Dietary sugar inhibits satiation by decreasing the central processing of sweet taste

From humans to flies, exposure to diets rich in sugar and fat lowers taste sensation, changes food choices, and promotes feeding. However, how exactly these peripheral alterations influence eating is unknown. Here we used the genetically tractable organism D. melanogaster to define the neural mechanisms through which this occurs. We identified a small population of protocerebral anterior medial dopaminergic neurons (PAM DANs) that innervates the β′2 compartment of the mushroom body and responds to sweet taste. In animals fed a high sugar diet, the response of PAM-β′2 to sweet stimuli was reduced and delayed, and sensitive to the strength of the sweet signal transmission out of the sensory neurons.
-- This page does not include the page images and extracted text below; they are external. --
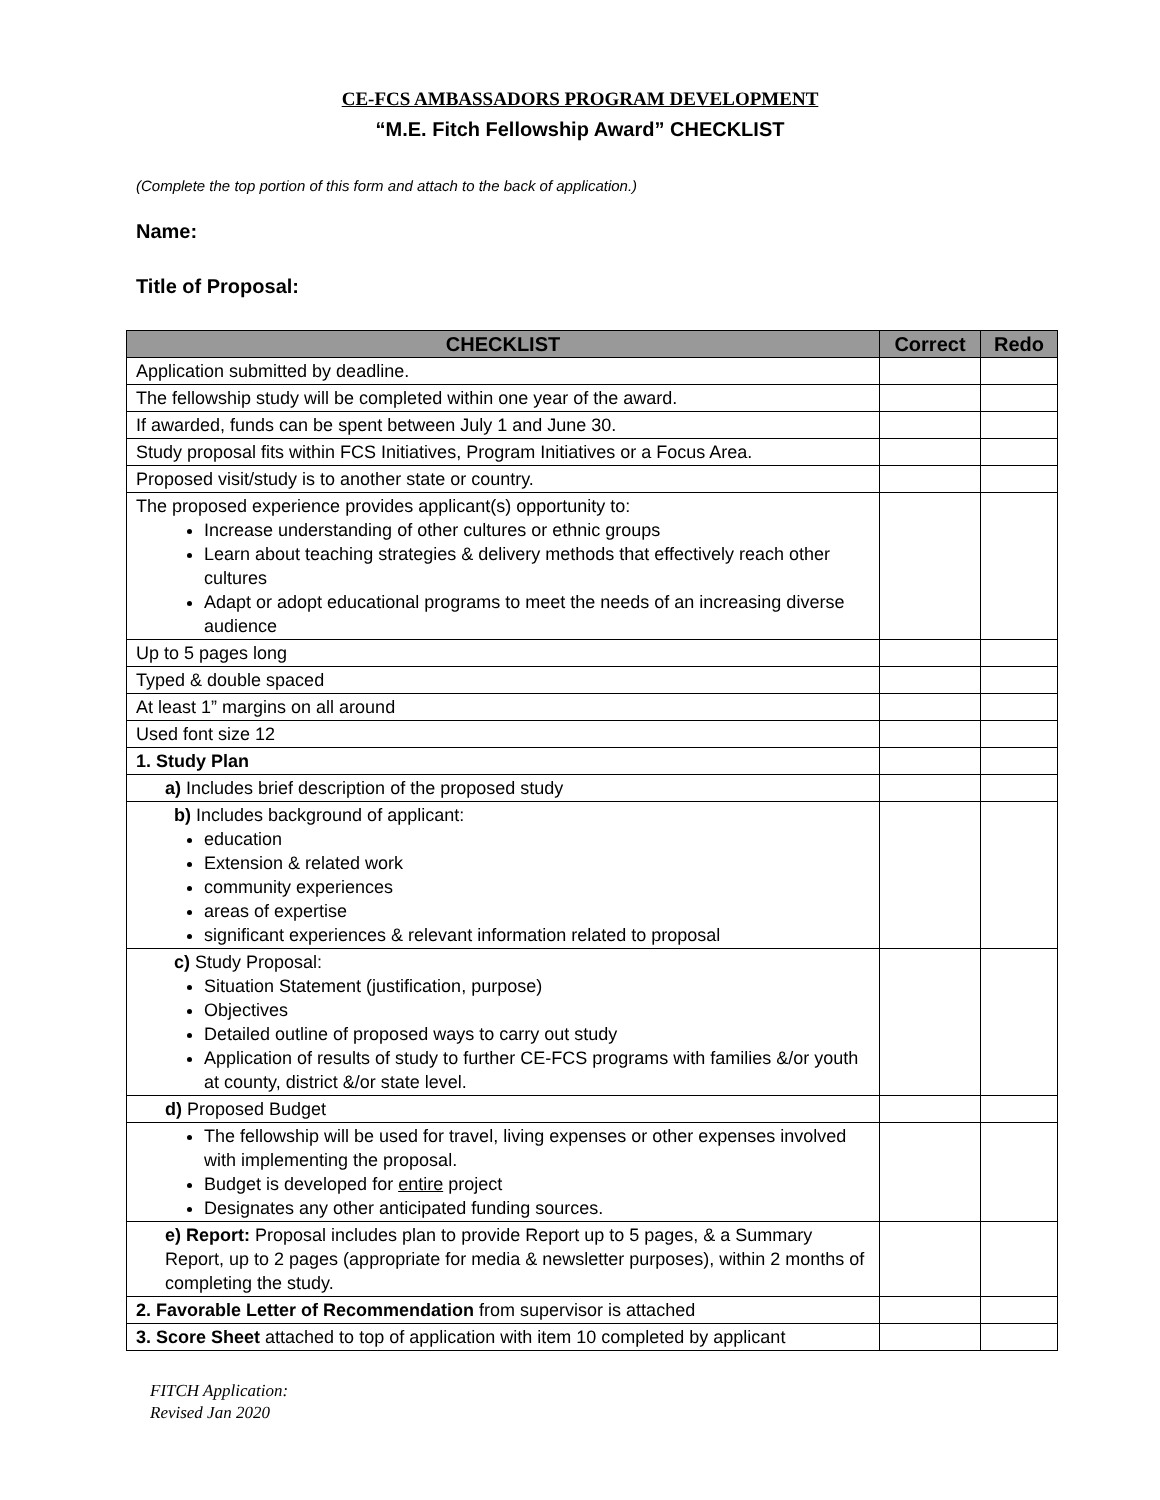CE-FCS AMBASSADORS PROGRAM DEVELOPMENT
“M.E. Fitch Fellowship Award” CHECKLIST
(Complete the top portion of this form and attach to the back of application.)
Name:
Title of Proposal:
| CHECKLIST | Correct | Redo |
| --- | --- | --- |
| Application submitted by deadline. | | |
| The fellowship study will be completed within one year of the award. | | |
| If awarded, funds can be spent between July 1 and June 30. | | |
| Study proposal fits within FCS Initiatives, Program Initiatives or a Focus Area. | | |
| Proposed visit/study is to another state or country. | | |
| The proposed experience provides applicant(s) opportunity to: Increase understanding of other cultures or ethnic groups Learn about teaching strategies & delivery methods that effectively reach other cultures Adapt or adopt educational programs to meet the needs of an increasing diverse audience | | |
| Up to 5 pages long | | |
| Typed & double spaced | | |
| At least 1” margins on all around | | |
| Used font size 12 | | |
| 1. Study Plan | | |
| a) Includes brief description of the proposed study | | |
| b) Includes background of applicant: education Extension & related work community experiences areas of expertise significant experiences & relevant information related to proposal | | |
| c) Study Proposal: Situation Statement (justification, purpose) Objectives Detailed outline of proposed ways to carry out study Application of results of study to further CE-FCS programs with families &/or youth at county, district &/or state level. | | |
| d) Proposed Budget | | |
| The fellowship will be used for travel, living expenses or other expenses involved with implementing the proposal. Budget is developed for entire project Designates any other anticipated funding sources. | | |
| e) Report: Proposal includes plan to provide Report up to 5 pages, & a Summary Report, up to 2 pages (appropriate for media & newsletter purposes), within 2 months of completing the study. | | |
| 2. Favorable Letter of Recommendation from supervisor is attached | | |
| 3. Score Sheet attached to top of application with item 10 completed by applicant | | |
FITCH Application:
Revised Jan 2020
We show that PAM-β′2 DANs activity controls feeding rate and satiation. Specifically, closed-loop optogenetic activation of β′2 DANs rescued satiation and restored normal eating in animals fed high sucrose. These data support the hypothesis that sensory signals modulate meal size and feeding − a process known as sensory-enhanced satiation − and define specific DANs as the neural basis for this behavior. Further, our results suggest that diet-dependent alterations in taste sensation weaken sensory-enhanced satiation by impairing the central dopaminergic processing of sweet sensory signals.